A Fistful of Dollars (1964)
Sergio Leone's "A Fistful of Dollars"
By the early 1960s, Westerns had become the mainstream genre of Hollywood cinema. It had gotten so popular, there were now dozens of television shows to accompany the onslaught of films being released every week. This level of popularity mirrors the 'superhero' genre of modern cinemagoers. However, because of the Western genre's immense popularity and overproduction, it seemed like there was nowhere else to take the genre. All the groundwork had been laid, all the construction had been completed, and the genre had been lived in and every room and closet had been inspected. However, there was one final interpretation of the Western genre left and Italian director Sergio Leone would be the director to seize it.
In the early 1960s, there was also post-modernist cinema. The French New Wave movement had demonstrated how cinema itself could be deconstructed, how genre, stereotype, and the basic conceits of film could be broken down and re-evaluated. This is where Sergio Leone's film "A Fistful of Dollars" comes into play. Leone takes the typical Western standard, like that of John Ford, and satirizes it.
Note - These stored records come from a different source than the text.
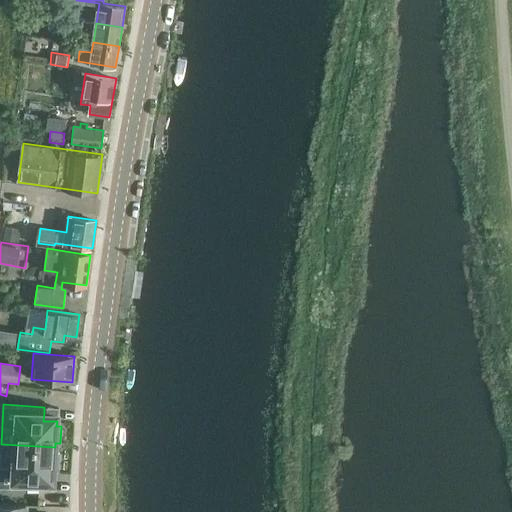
[(55,452),(55,447),(1,444),(0,455),(0,483),(39,486),(39,480),(40,472),(53,473),(54,469),(58,469),(59,452),(55,452)]
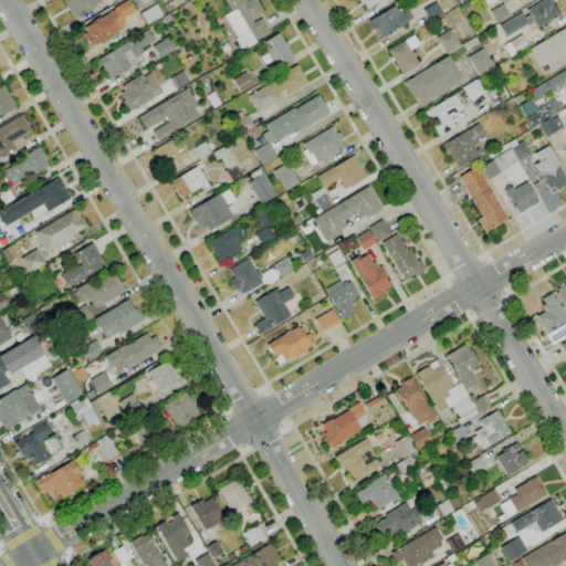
[(74,18),(62,0),(95,0),(97,3),(93,7),(94,9),(87,13),(85,10),(74,18)]
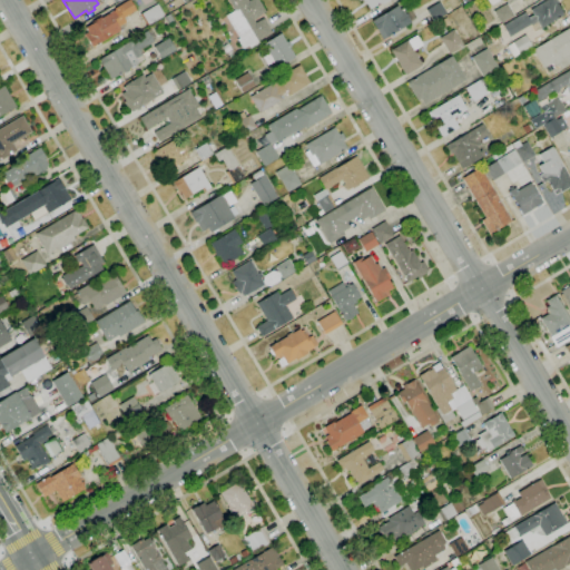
[(92,48),(84,35),(88,32),(86,28),(92,23),(91,22),(100,17),(101,18),(115,10),(114,9),(127,0),(129,0),(136,10),(124,18),(126,22),(118,27),(120,30),(92,48)]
Every Western convention and trope is out on display, heightened, and parodied. It is an examination of the Western. And more than just an examination, Leone takes these tropes and, rather than undermine them with meta-examination, he elevates them. He plays with them. He brings them into new realms. Because of this, the fatigue of the common Western trope now feels invigorated.
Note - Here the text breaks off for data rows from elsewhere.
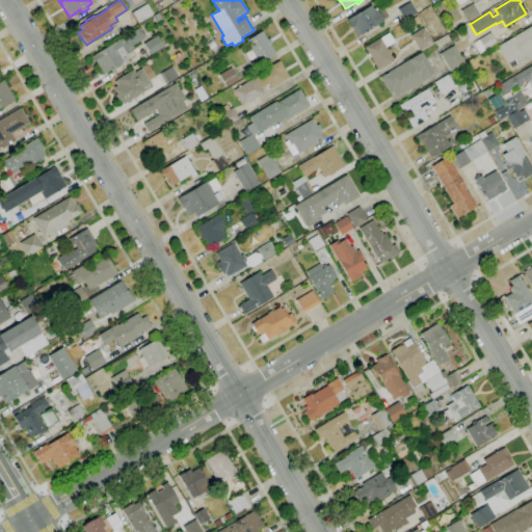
[(404,20),(398,9),(410,2),(417,12),(404,20)]
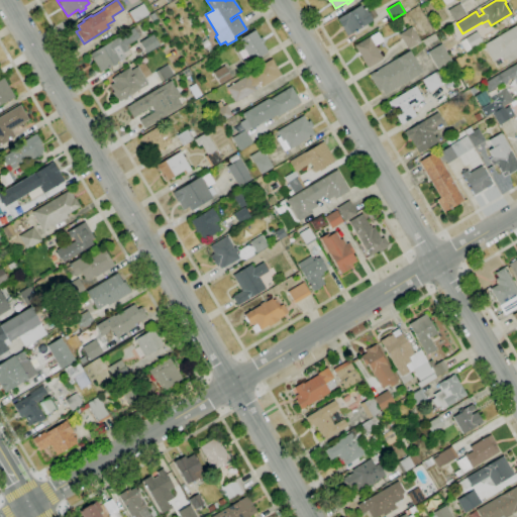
[(454,21),(447,10),(459,3),(467,14),(454,21)]
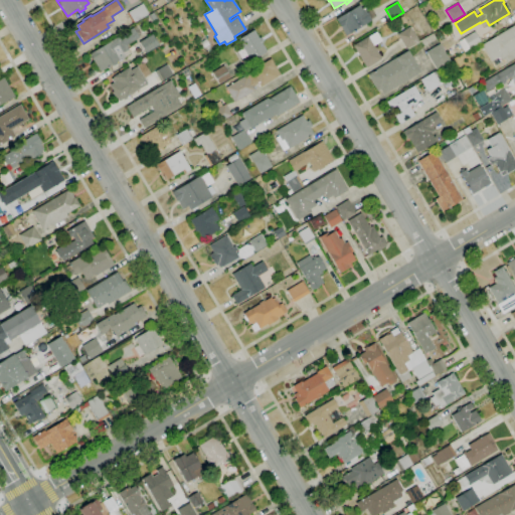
[(134,23),(128,12),(142,4),(149,14),(134,23)]
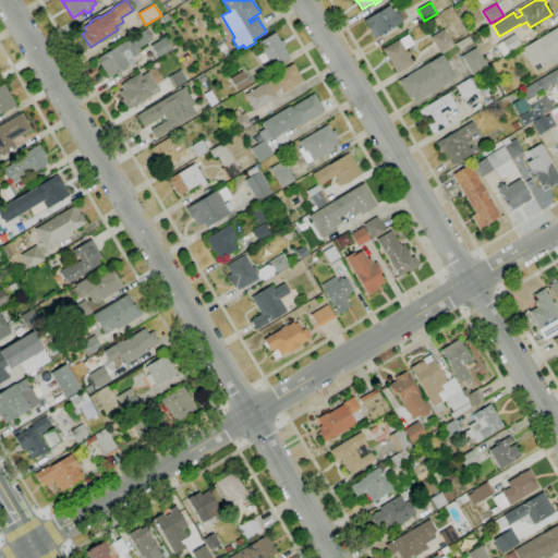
[(375,38),(364,21),(389,5),(392,12),(396,11),(402,22),(375,38)]
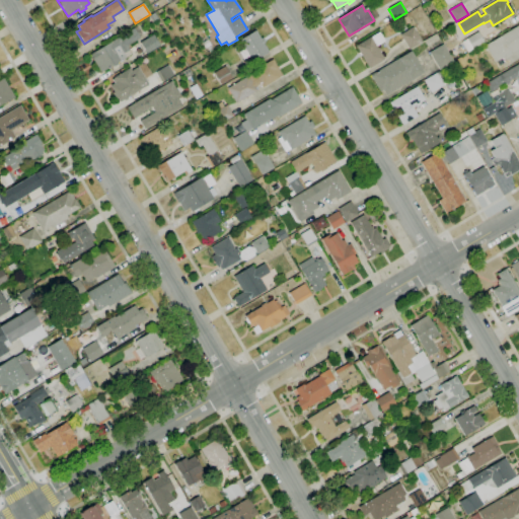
[(152,22),(148,16),(154,12),(157,18),(152,22)]
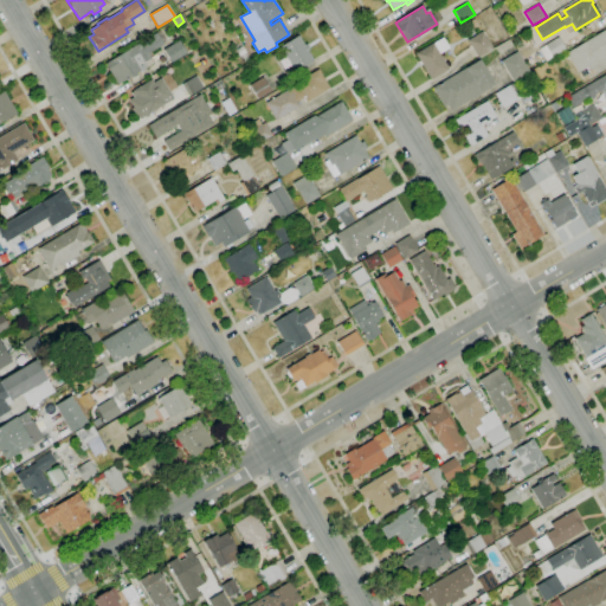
[(470,31),(466,24),(475,19),(478,26),(470,31)]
However, there was just one last piece of the puzzle for Leone. When Leone needed a story to post-modernize in the Western format, he turned to Japanese cinema. Specifically, he turned to Akira Kurosawa and his 1961 masterpiece "Yojimbo." If you've seen Kurosawa's film and then you go and see Leone's film, there is no doubt about it: they are one in the same. "A Fistful of Dollars" is a straight up carbon copy of "Yojimbo." In fact, there is no dispute about it and has even been settled in court. After Kurosawa's film was released in Italy in 1963, a friend of Leone suggested to him that it would make a good Western. Leone took this suggestion to heart and decided to completely copy the original for his own production.
Despite being a carbon copy of "Yojimbo," "A Fistful of Dollars" comes alive and becomes its own for two reasons: 1) Leone's operatic rendition and 2) Clint Eastwood's interpretation of Toshiro Mifune's nameless Ronin. The entirety of "A Fistful of Dollars" is dramatized like a classic Italian opera. Intense moments are drawn and stretched out, close-ups are framed like Renaissance portraits, and the score is reminiscent of an operatic piece of music. On top of this, Eastwood's 'man with no name' hits all the right spots for a Western anti-hero. He's skilled with his gun, he's always cool and collected, and always trying to set the record straight justly. Basically, he's Toshiro Mifune's "Yojimbo" character, BUT he translates that to an American-style sensibility and becomes world famous because of it.
All in all, "A Fistful of Dollars" undoubtedly changed the Western genre forever. Perhaps that, OR perhaps it ended the Western genre forever. Obviously, the 1960s would be continued to be chock full of classic Westerns, even several more of Leone's Westerns would go on to be considered masterpieces. But, what "A Fistful of Dollars" was able to do was signal to the film-going world a changing of the time. Now that genre was being post-modernized, what else was there? If even the age-old classic Hollywood standard could be rearranged into a satirical, post-modern opera, how many more open fields could be traversed? It signaled that something was coming to an end, much like the old west. In 1964, nobody knew what would replace it. Hell, maybe nothing ever did. Either way, "A Fistful of Dollars" was able to stir up these conversations.